| Reading text |
□ □ □ □ □ □ □
Hollywoodland Jun 30 2015
PAYTON'S PLACE
No matter how far she ran dissatisfaction followed close behind.


This gold colored June 1963 cover for Confidential magazine is entirely given over to actress Barbara Payton, whose self-penned hard-luck story appears inside and details her life troubles. The tale is well known and is one we’ve touched upon before—early marriage and early motherhood, followed by stardom, romances, and riches, followed by booze, drugs, divorces and crime. Confidential being Confidential, the editors neglect to mention that the story here is not an exclusive, but rather is excerpted from I Am Not Ashamed, Payton’s painfully revealing autobiography.

I Am Not Ashamed did not sell especially well, and was pretty much forgotten a few years after its release. But it reappeared by chance two decades later when Jack Nicholson famously lent a rare copy to Jessica Lange to help her prepare for her femme fatale role in The Postman Always Rings Twice. Today the book is widely available. Just a few seconds reading Payton’s words conjures the suspicion she had a ghostwriter, and indeed, it was the king of lowbrow literature Leo Guild who gave shape to the prose, which reads like gutter level sleaze fiction.
□ □ □ □ □ □ □
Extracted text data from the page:
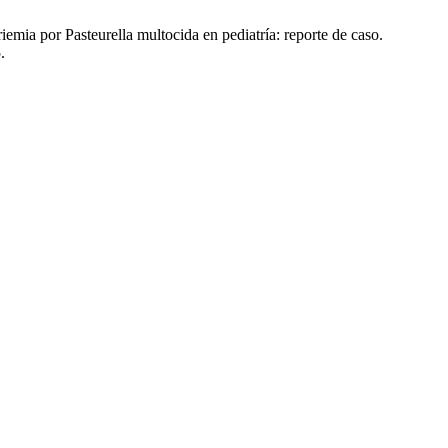
mia por Pasteurella multocida en pediatría: reporte de caso.
.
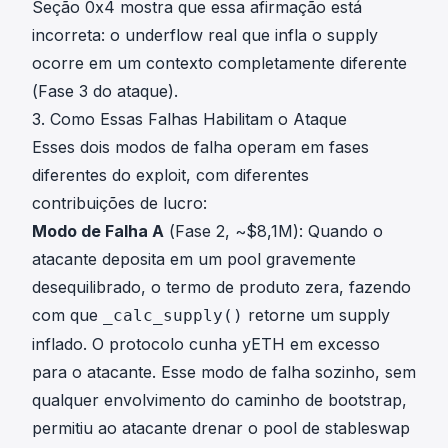
g
Seção 0x4 mostra que essa afirmação está
}
m
incorreta: o underflow real que infla o supply
a
ocorre em um contexto completamente diferente
-
(Fase 3 do ataque).
D
3. Como Essas Falhas Habilitam o Ataque
_
m
Esses dois modos de falha operam em fases
\
diferentes do exploit, com diferentes
c
contribuições de lucro:
d
Modo de Falha A
(Fase 2, ~$8,1M): Quando o
o
atacante deposita em um pool gravemente
t
\
desequilibrado, o termo de produto zera, fazendo
p
com que
retorne um supply
_calc_supply()
i
inflado. O protocolo cunha yETH em excesso
_
para o atacante. Esse modo de falha sozinho, sem
m
qualquer envolvimento do caminho de bootstrap,
permitiu ao atacante drenar o pool de stableswap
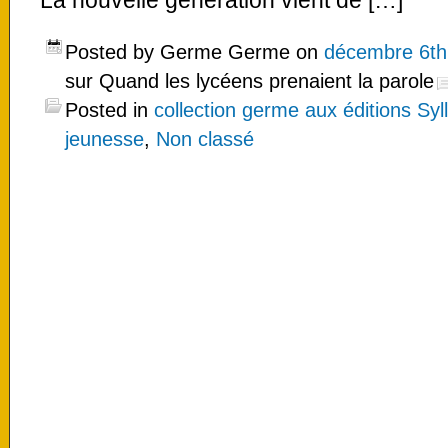
La nouvelle génération vient de […]
Posted by Germe Germe on
décembre 6th
sur Quand les lycéens prenaient la parole
Posted in
collection germe aux éditions Syl
jeunesse
,
Non classé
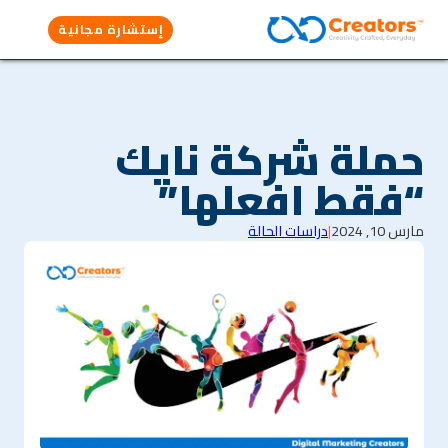
إستشارة مجانية
حملة شركة نايك
“فقط افعلها”
مارس 10, 2024
|
دراسات الحالة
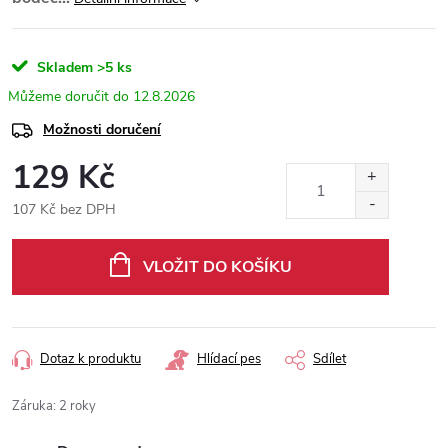
Skladem
>5 ks
12.8.2026
Možnosti doručení
129 Kč
107 Kč bez DPH
Měrná
cena:
VLOŽIT DO KOŠÍKU
Dotaz k produktu
Hlídací pes
Sdílet
Záruka
:
2 roky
□ □ □ □ □ □ □
| Task instructions |
a – Please duplicate the Barbara Payton piece starting with "This gold colored" and going on through "painfully revealing autobiography.".
b – Finish out the next part of the Barbara Payton piece, picking up after its final sentence.

| Answers for this exercise |
a –
This gold colored June 1963 cover for Confidential magazine is entirely given over to actress Barbara Payton, whose self-penned hard-luck story appears inside and details her life troubles. The tale is well known and is one we’ve touched upon before—early marriage and early motherhood, followed by stardom, romances, and riches, followed by booze, drugs, divorces and crime. Confidential being Confidential, the editors neglect to mention that the story here is not an exclusive, but rather is excerpted from I Am Not Ashamed, Payton’s painfully revealing autobiography.

b –
For example: “He hated what I had been [but] loved me for what I was. He tortured himself. Every part of my body reminded him of another man.” And this bit: “I had a body when I was a young kid that raisedtemperatures wherever I went. Today I have three long knife wounds on my solid frame. One extends from my buttocks down my thigh and needed I don’t remember how many stitches.” Payton’s anecdotes are cringe worthy, but they read like she’d gotten a grip on her life. No such luck. After four more long years of drugs, drink, and disaster she was found dead on her bathroom floor in 1967.
 
Payton post-mortems usually describe her problems as self-induced, but that’s simplistic. In the 1950s famous men did anything they wished, but women had to be careful not to be seen doing the same. Still do today. That’s the part Payton had problems with. Even so, she had several happy periods during her life. One of those was the stretch she spent in Mexico married to a young fisherman. About this time she says, “We fished and I caught big ones, and we loved and for a couple of years it was beautiful. My big problems were what to cook for dinner. But it was inevitable the ants in my pants would start crawling again.”
 
We like that passage, because nearly all the stories about Payton declare, or at least suggest, that everything that happened after Hollywood stardom was part of a terminal plummet. That’s pretty much the default setting in American journalism—anything other than wealth and fame is by definition failure. It’s an idiotic conceit, even a harmful one, and Payton reveals that in Mexico she landed someplace solid and safe, and got along fine without money or recognition. Two years of happiness is nothing to take lightly. But she just couldn’t sit still—not because of where she was, but because of who she was.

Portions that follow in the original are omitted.